Dissecting hand dexterity for effective rehabilitation
The human hand possesses a rich repertoire of dexterous movements, much of which can be lost after stroke. In a recent comprehensive review on selective finger control (Xu et al., 2024), we argue that selective finger control is a converging product of evolution, biomechanics, and neurobiology. This convergence has given rise to the increased flexibility and versatility in human hand control, forming the foundation for our complex motor and cognitive skills. Our previous work (Xu et al., 2017)showed that most patients never fully regained hand dexterity despite substantial recovery of hand strength, and that separable descending neural pathways support finger dexterity and strength. These findings highlight the critical need to specifically target hand dexterity in rehabilitation, as the hand function relies heavily on the dexterous component. In this project, we investigate behavioral and neural mechanisms of hand dexterity, its impairment after stroke, and key factors for recovery.

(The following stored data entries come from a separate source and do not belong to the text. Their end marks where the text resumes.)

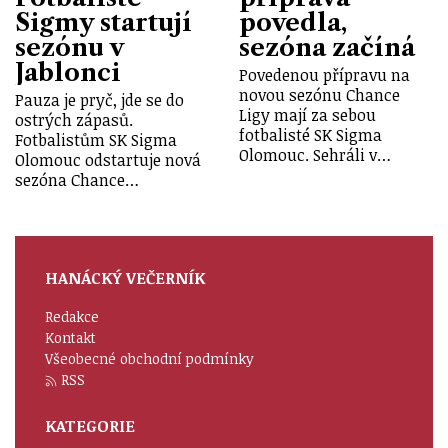
Sigmy startují
povedla,
sezónu v
sezóna začíná
Jablonci
Povedenou přípravu na
novou sezónu Chance
Pauza je pryč, jde se do
Ligy mají za sebou
ostrých zápasů.
fotbalisté SK Sigma
Fotbalistům SK Sigma
Olomouc. Sehráli v…
Olomouc odstartuje nová
sezóna Chance…
HANÁCKÝ VEČERNÍK
Redakce
Kontakt
Všeobecné obchodní podmínky
RSS
KATEGORIE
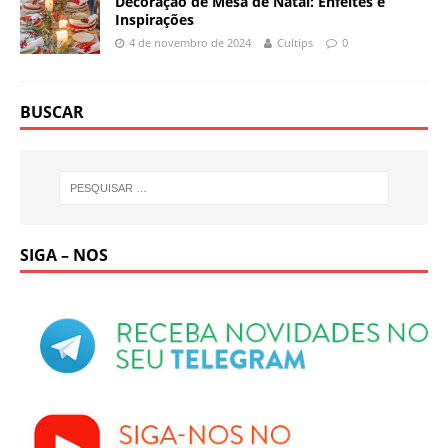
Decoração de Mesa de Natal: Enfeites e
Inspirações
4 de novembro de 2024
Cultips
0
BUSCAR
SIGA – NOS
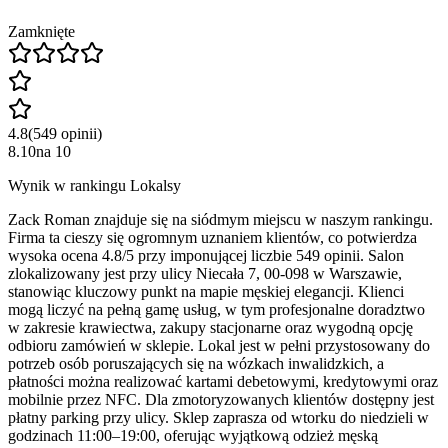
Zamknięte
4.8
(
549
opinii
)
8.10
na
10
Wynik w rankingu Lokalsy
Zack Roman znajduje się na siódmym miejscu w naszym rankingu.
Firma ta cieszy się ogromnym uznaniem klientów, co potwierdza
wysoka ocena 4.8/5 przy imponującej liczbie 549 opinii. Salon
zlokalizowany jest przy ulicy Niecała 7, 00-098 w Warszawie,
stanowiąc kluczowy punkt na mapie męskiej elegancji. Klienci
mogą liczyć na pełną gamę usług, w tym profesjonalne doradztwo
w zakresie krawiectwa, zakupy stacjonarne oraz wygodną opcję
odbioru zamówień w sklepie. Lokal jest w pełni przystosowany do
potrzeb osób poruszających się na wózkach inwalidzkich, a
płatności można realizować kartami debetowymi, kredytowymi oraz
mobilnie przez NFC. Dla zmotoryzowanych klientów dostępny jest
płatny parking przy ulicy. Sklep zaprasza od wtorku do niedzieli w
godzinach 11:00–19:00, oferując wyjątkową odzież męską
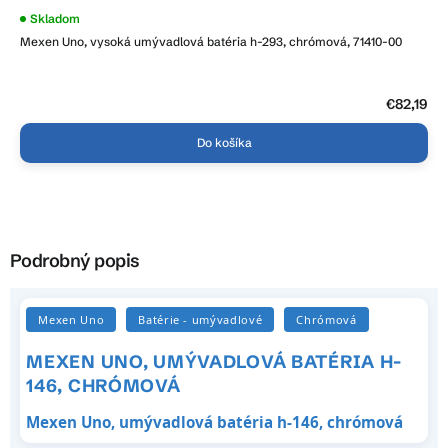
Priemerné
Skladom
hodnotenie
Mexen Uno, vysoká umývadlová batéria h-293, chrómová, 71410-00
produktu
je
3,9
z
5
€82,19
hviezdičiek.
Do košíka
Podrobný popis
Mexen Uno
Batérie - umývadlové
Chrómová
MEXEN UNO, UMÝVADLOVÁ BATÉRIA H-
146, CHRÓMOVÁ
Mexen Uno, umývadlová batéria h-146, chrómová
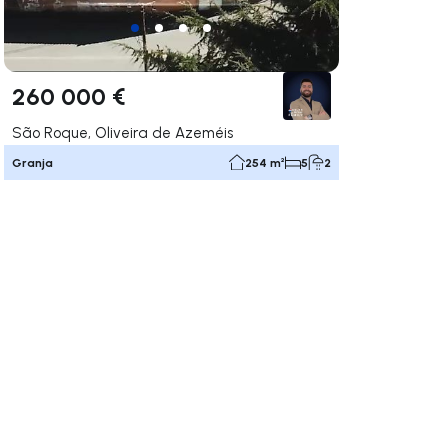
260 000 €
São Roque, Oliveira de Azeméis
Granja
254 m²
5
2
gar a la derecha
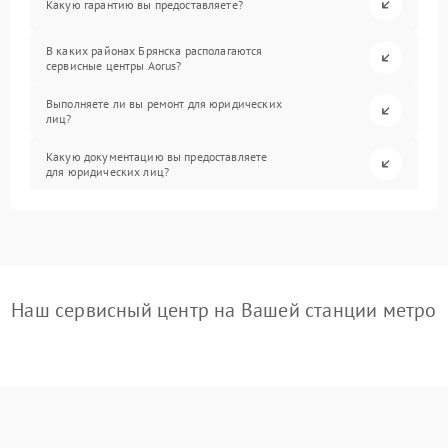
Какую гарантию вы предоставляете?
В каких районах Брянска располагаются
сервисные центры Aorus?
Выполняете ли вы ремонт для юридических
лиц?
Какую документацию вы предоставляете
для юридических лиц?
Наш сервисный центр на Вашей станции метро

Direction 1: Neuromechanic mechanisms of hand dexterity before and after stroke
We have developed a sensitive device to track very subtle finger forces in 3D (Carducci et al., 2022) and a set of new paradigms for finger control in more ecologically valid tasks in virtual 3D. Using this device, we can dissect and compare different components of finger dexterity. We showed that loss of finger control complexity and intrusion of flexor bias contribute to finger individuation impairment after stroke in different ways (Xu et al., 2023). We also demonstrated altered 3D spatiotemporal structures in finger-selective control in stroke patients, which manifest as reduced finger coordination characteristics unique for each person and each task (Ihejirika et al., 2024, 2025). Additionally, finger individuation and precision grip operate on different motor control mechanisms and closely interact in complex manipulation tasks (Bryd et al., 2025).
In this project, we aim to directly compare finger individuation and precision grip, two traditional paradigms that have been used as proxies for hand dexterity. We strive to answer the questions of 1) what the critical biomechanical motor control principles for hand dexterity are, 2) what brain pathways support these components, and 3) how they interact in learning and rehabilitation. To answer these questions, we also utilize brain imaging of high-resolution diffusion imaging and tractography method (Rai et al., 2025), as well as brain stimulation using transcranial magnetic stimulation (TMS).

Direction 2: Rehabilitation strategies for hand recovery
We also trained a cohort of chronic stroke patients with a piano-keyboard-like task and showed that patients improved their finger individuation ability after one week of training. We thus aim at designing effective training tasks for patients to improve all components of hand dexterity (Marase et al., 2020).